For years, for all their lives, they’ve been seeing Beautiful People on screens, on lovely streets, in sleek vehicles, through wide windows in stores overflowing with luxuries and in fine restaurants, places where they’d be lucky to be sweeping the floors or washing dishes, saying, “Thank you sir/ma’am” if a nice tip is dropped their way, getting paid minimum wage and told to get lost if the boss decides he can do without them.
More than all that, while they’re lucky to get enough to feed themselves and a few kids, others, the majority of their fellow citizens are making out like bandits.

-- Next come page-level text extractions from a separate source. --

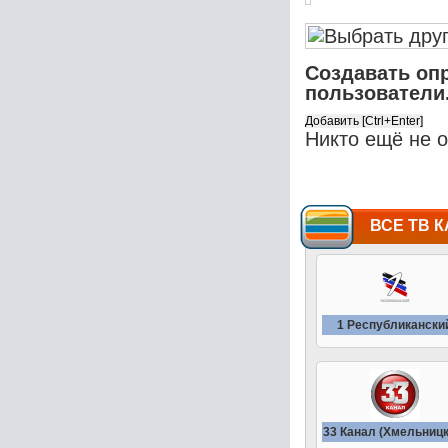
Создавать оп
пользователи
Никто ещё не 
ВСЕ ТВ К
1 Республикански
33 Канал (Хмельницк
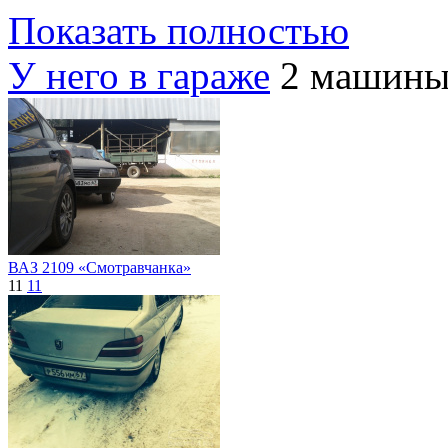
Показать полностью
У него в гараже
2 машин
ВАЗ 2109 «Смотравчанка»
11
11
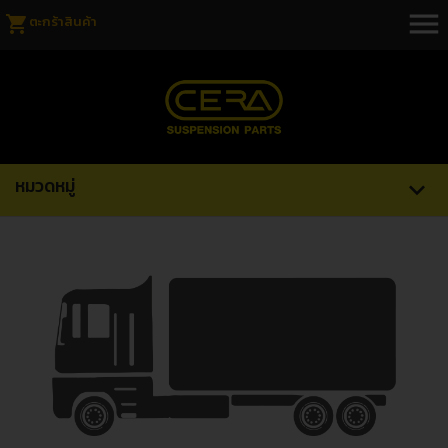
menu
shopping_cart
ตะกร้าสินค้า
หมวดหมู่
expand_more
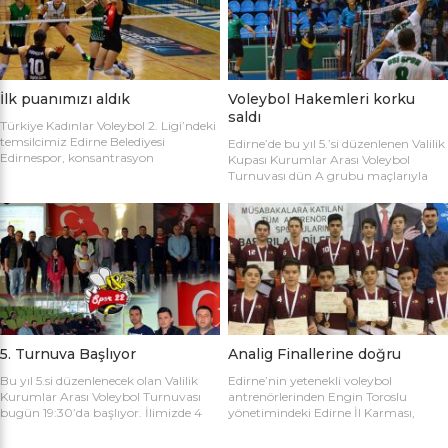
sahaya şu kadrolarla çıktılar: Edirne
Gülağız, Edanur Bayraklı, Sibel Mert,
Belediyesi Edirnespor: Simge, Edanur,
Ceren Atica, Simge Erden, S. Yaren
Sibel, Cere, Simge, Yaren, Halime,
Tank, Halime Akay, Selay Çalışkan,
Selay, Kübra, Deniz Salihli Belediye
Büşra […]
Spor: […]
İlk puanımızı aldık
Voleybol Hakemleri korku
saldı
Türkiye Kadınlar Voleybol 2. Ligi’ndeki
temsilcimiz Edirne Belediyesi
Edirne’de bu yıl 5.’si düzenlenen Valilik
Edirnespor, konsantrasyon
Kupası Kurumlar Arası Voleybol
eksikliğinin kurbanı oldu ve 2-0 öne
Turnuvası dün A grubu maçlarıyla
geçtiği maçı 3-2 kaybetti. Türkiye
başladı. İlk maçta Voleybol Hakemleri
Kadınlar Voleybol 2. Ligi’ne devam
ile Ecacılar Odası karşı karşıya geldi.
edilirken Edirnespor Kadın Voleybol
Maçı üçyüzden fazla voleybol sever
Takımı Mimar Sinan Spor Salonu’nda
izledi. Takımlar sahaya şu kadrolarla
kendi seyircisi önünde ilk maçına çıktı.
çıktılar: Voleybol Hakemleri: Oğulcan
İlk maçında deplasmanda Bursa
Kuru, Öyküm Akıncı, Ecem Göçmen,
Nilüfer Belediyesi’ne 3-0 mağlup
Özge Göktaş, Rabia Acun, Gökay
olmuştu. İkinci maçında konuk ettiği
Karatop, Semih Sormaz, Coşkun
Biga […]
Özsoy […]
5. Turnuva Başlıyor
Analig Finallerine doğru
Bu yıl 5.si düzenlenecek olan Valilik
Edirne’nin yetenekli voleybol
Kurumlar Arası Voleybol Turnuvası
antrenörlerinden Engin Toroslu
bugün 19:30’da başlıyor. İlimizde 4
yönetimindeki Edirne İl Karması,
yıldır kurumlar arasında düzenlenen
Analig Türkiye Finalleri’ne katılmak
Valilik Voleybol Turnuvasının 5.si
için hazırlıklarına devam ediyor. Spor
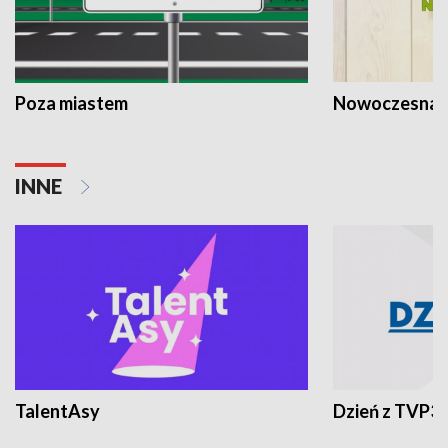
Poza miastem
Nowoczesna 
INNE
TalentAsy
Dzień z TVP3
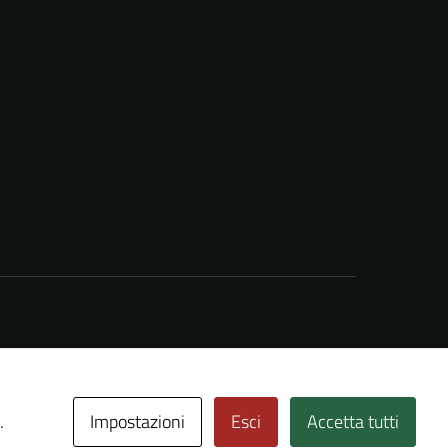
Impostazioni
Esci
Accetta tutti
.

Forget about the top 1 percent or 3 percent. We know they’re doing great on a stock market only slightly rocked by the coronavirus and now the protests. Right down through the upper and middle classes, most Americans are doing pretty well.
That leaves millions who aren’t sharing the wealth, aren’t joining the party, aren’t feasting on the fun.
Men get killed every day, in every city, making a few headlines, often not good enough for the front pages of even the local papers, but the killing of a defenseless black man by a cop in the name of law and order was more than another death in the neighborhood.
It was a spark that triggered the deepest emotions, salt in long-festering wounds, the final indignity that touched off the deepest sense of rage, of hatred for the masses of those above them who may not all be that wealthy but who live in relative comfort, secure from hunger, able to pay the rent or mortgage and own a car or two.
It would actually be skewing the picture to say that this resentment, now boiling over, is a racial thing. Sure, resentment among blacks goes back to an era that formally ended with the abolition of slavery in the Civil War but endures in the form of discrimination, violence and suffering to this day.
Blacks, and in recent decades Latinos and Hispanics, share common cause, but so do millions of others, poor whites who deeply resent blacks and Latinos as competitors for crumbs off the table of the rich. They too are victims of social and economic prejudice and repression.
Koreans have their own keen sense of discrimination for reasons of social class and educational background, income distribution and regional origins, among others. A miracle of Korean history since the bloody Gwangju revolt of 40 years ago is that it has been mostly non-violent.
Hundreds of thousands have taken to the streets since the 1987 democracy movement, most recently in the Candlelight revolution of 2016 that pitched out the conservative president, but these outpourings have been relatively peaceful.
The American revolution may be broader, more diffused geographically, ethnically and in other ways quite different from the Korean experience and that in other countries. American-style democracy, however, has been an exemplar for democratic movements around the world.
In the next few months, in a presidential campaign like none other, in a pandemic of the coronavirus, protest and violence, U.S.-style democracy faces its severest trial since the Civil War.
The world is waiting to see if democracy passes the test.